Qi also noted that the CBIRC will adhere to the principle that “houses are for living, not for speculation,” implement differentiated housing credit policies for each city, and prudently defuse risks in the real estate sector.
“The CBIRC attached great importance to the guarantee of house deliveries. We have stepped up coordination with relevant departments to support local governments in their efforts to ensure housing deliveries, people’s wellbeing and stability,” said Liu.
Liu noted that the regulator will encourage banks to actively study the plan to solve the funding gap, do a good job in providing credit, and assist in promoting the quick resumption of construction and early delivery of housing.
Guaranteeing the delivery of housing is a top priority, which will be the work focus of local governments in the second half of the year, a Guangzhou-based veteran industry observer surnamed Zhao told the Global Times on Thursday.
“The core of house delivery is to guarantee the interests of homebuyers. Banks could roll over mortgage loans until the projects are completed or construction actually resumes, which may be what financial regulators are trying to say,” Zhao said.
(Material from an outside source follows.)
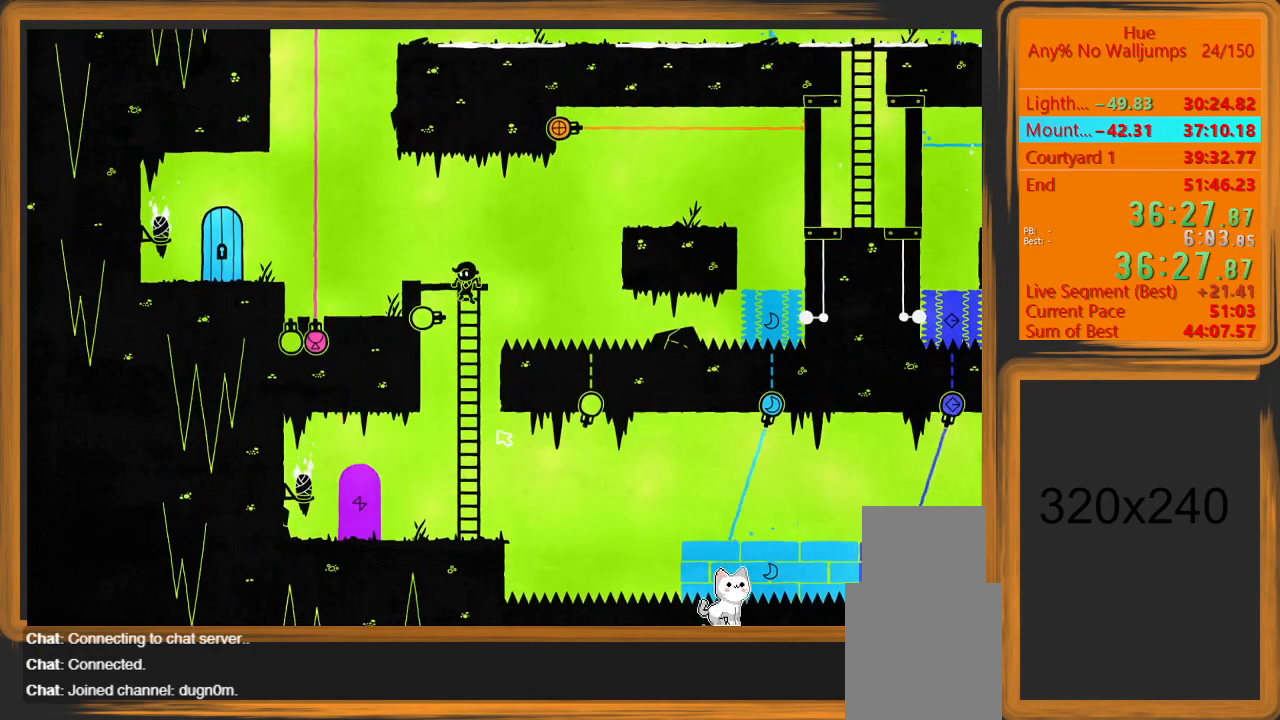
{"keys": [], "mouse": [], "events": [[433, "w", "up"]]}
Tian Yun, a Beijing-based veteran macroeconomic analyst, told the Global Times that the improvement of the real estate industry is important for the recovery of investment and consumption, which will be the driving forces of economic growth in the second half of the year.
Tian said that the deterioration in the housing industry in the second quarter “must be reversed as soon as possible” so that property developers will not pass on bad debts to buyers because of unfinished, stalled housing projects.